** WHAT YOU ARE ASKED TO DO **
Search the data for the word "SQUARE" and copy each line that has it.

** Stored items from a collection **
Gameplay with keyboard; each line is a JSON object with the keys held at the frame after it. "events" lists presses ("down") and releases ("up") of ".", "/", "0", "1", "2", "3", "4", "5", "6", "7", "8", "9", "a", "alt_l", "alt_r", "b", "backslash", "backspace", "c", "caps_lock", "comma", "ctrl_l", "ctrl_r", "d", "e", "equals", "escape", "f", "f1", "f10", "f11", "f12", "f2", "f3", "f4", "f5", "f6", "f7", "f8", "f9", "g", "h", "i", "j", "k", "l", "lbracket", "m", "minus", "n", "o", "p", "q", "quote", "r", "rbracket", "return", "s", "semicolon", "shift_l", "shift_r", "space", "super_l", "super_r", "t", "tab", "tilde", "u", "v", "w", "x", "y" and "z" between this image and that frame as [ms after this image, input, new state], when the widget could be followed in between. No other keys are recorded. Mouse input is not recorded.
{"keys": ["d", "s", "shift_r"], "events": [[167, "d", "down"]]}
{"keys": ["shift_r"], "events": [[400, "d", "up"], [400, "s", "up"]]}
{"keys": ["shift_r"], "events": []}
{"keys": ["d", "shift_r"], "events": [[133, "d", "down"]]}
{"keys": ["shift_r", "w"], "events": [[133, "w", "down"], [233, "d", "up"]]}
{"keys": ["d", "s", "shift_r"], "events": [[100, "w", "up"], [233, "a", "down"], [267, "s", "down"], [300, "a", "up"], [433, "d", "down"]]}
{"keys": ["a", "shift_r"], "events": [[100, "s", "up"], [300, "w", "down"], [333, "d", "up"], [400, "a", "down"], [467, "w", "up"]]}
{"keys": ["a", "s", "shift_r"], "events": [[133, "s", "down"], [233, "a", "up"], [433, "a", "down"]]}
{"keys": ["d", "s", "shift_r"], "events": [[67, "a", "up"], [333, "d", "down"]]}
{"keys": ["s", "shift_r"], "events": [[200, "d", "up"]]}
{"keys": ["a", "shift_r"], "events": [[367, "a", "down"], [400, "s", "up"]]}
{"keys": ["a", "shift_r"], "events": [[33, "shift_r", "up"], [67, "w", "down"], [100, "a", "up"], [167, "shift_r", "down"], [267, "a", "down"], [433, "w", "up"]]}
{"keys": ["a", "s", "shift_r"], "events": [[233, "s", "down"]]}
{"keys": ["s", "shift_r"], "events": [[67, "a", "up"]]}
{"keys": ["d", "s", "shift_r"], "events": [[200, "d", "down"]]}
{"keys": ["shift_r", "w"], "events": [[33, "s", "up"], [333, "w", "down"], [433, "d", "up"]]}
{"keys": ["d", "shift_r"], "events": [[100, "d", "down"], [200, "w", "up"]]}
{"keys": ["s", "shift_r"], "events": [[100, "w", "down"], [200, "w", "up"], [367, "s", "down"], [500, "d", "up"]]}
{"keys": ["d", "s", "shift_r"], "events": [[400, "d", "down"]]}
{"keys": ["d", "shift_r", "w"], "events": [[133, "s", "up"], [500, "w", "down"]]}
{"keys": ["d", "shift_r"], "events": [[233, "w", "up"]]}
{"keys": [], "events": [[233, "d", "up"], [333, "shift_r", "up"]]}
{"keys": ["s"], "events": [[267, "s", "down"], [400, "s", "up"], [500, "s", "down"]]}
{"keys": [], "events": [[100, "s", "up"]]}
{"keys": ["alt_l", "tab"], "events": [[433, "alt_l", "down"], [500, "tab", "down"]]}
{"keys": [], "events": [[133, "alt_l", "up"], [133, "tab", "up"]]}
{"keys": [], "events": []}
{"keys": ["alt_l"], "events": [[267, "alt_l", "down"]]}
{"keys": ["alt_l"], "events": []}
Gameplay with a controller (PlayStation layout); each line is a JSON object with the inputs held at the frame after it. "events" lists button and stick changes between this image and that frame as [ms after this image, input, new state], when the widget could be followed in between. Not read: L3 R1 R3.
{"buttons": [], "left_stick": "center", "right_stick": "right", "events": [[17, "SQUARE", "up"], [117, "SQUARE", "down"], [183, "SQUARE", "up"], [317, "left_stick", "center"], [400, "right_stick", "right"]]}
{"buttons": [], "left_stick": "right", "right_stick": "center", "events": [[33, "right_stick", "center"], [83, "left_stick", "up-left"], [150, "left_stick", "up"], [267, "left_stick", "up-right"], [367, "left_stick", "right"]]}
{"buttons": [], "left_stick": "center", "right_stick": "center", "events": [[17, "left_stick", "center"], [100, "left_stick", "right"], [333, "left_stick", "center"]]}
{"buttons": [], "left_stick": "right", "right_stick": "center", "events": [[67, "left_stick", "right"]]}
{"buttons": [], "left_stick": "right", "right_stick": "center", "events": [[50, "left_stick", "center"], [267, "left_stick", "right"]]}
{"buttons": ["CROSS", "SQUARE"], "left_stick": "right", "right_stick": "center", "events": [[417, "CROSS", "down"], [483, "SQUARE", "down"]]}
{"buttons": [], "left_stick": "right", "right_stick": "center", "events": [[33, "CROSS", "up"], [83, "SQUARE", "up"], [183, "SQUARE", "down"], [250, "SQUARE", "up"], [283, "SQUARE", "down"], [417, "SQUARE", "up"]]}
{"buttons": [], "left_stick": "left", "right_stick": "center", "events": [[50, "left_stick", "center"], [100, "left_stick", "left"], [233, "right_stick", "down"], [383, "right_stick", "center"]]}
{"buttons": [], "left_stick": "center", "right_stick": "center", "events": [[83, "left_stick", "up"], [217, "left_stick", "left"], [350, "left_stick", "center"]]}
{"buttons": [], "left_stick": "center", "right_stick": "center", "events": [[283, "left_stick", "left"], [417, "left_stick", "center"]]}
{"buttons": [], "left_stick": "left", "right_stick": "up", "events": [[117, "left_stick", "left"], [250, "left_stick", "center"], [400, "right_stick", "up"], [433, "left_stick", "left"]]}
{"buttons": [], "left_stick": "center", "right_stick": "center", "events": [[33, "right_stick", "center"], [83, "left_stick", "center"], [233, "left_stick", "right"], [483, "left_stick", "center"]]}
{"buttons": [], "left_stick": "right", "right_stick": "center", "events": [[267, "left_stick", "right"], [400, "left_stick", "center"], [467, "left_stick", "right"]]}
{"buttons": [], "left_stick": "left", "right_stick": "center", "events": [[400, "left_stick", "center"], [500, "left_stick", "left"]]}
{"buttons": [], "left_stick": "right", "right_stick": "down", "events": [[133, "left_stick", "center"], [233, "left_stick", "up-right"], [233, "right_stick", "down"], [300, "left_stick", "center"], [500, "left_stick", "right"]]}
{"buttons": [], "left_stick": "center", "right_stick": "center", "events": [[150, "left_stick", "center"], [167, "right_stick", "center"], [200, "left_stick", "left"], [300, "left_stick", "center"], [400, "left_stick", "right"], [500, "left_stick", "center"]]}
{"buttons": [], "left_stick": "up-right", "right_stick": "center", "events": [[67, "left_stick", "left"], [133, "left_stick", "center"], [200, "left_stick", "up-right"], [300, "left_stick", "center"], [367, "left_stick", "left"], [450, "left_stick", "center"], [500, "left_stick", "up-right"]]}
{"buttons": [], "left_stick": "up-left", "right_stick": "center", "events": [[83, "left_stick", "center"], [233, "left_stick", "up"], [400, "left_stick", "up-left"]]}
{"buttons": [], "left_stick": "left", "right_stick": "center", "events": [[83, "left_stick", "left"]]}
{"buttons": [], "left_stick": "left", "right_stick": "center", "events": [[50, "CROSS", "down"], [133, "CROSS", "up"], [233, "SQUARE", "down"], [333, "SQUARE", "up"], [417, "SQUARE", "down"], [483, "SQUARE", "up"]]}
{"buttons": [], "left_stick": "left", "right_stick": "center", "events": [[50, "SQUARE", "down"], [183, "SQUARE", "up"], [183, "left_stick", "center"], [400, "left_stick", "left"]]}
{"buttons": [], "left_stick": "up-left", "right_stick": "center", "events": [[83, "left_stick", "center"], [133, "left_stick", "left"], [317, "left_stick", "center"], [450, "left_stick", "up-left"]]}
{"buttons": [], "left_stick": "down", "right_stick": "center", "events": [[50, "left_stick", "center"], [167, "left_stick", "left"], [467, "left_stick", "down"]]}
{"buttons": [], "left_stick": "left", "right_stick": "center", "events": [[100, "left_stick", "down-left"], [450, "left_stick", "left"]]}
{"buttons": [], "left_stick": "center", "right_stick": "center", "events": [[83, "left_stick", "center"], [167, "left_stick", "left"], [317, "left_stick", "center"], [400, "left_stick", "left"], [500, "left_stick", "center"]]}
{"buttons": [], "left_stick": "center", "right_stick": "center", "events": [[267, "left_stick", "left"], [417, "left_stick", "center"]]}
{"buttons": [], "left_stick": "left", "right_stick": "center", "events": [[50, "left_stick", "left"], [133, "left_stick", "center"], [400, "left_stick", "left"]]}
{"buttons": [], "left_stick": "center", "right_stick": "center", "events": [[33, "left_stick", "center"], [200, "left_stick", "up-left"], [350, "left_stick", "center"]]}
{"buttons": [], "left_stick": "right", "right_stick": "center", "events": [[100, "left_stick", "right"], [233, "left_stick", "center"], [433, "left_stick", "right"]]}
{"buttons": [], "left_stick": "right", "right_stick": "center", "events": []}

** TASK ANSWER **
{"buttons": [], "left_stick": "center", "right_stick": "right", "events": [[17, "SQUARE", "up"], [117, "SQUARE", "down"], [183, "SQUARE", "up"], [317, "left_stick", "center"], [400, "right_stick", "right"]]}
{"buttons": ["CROSS", "SQUARE"], "left_stick": "right", "right_stick": "center", "events": [[417, "CROSS", "down"], [483, "SQUARE", "down"]]}
{"buttons": [], "left_stick": "right", "right_stick": "center", "events": [[33, "CROSS", "up"], [83, "SQUARE", "up"], [183, "SQUARE", "down"], [250, "SQUARE", "up"], [283, "SQUARE", "down"], [417, "SQUARE", "up"]]}
{"buttons": [], "left_stick": "left", "right_stick": "center", "events": [[50, "CROSS", "down"], [133, "CROSS", "up"], [233, "SQUARE", "down"], [333, "SQUARE", "up"], [417, "SQUARE", "down"], [483, "SQUARE", "up"]]}
{"buttons": [], "left_stick": "left", "right_stick": "center", "events": [[50, "SQUARE", "down"], [183, "SQUARE", "up"], [183, "left_stick", "center"], [400, "left_stick", "left"]]}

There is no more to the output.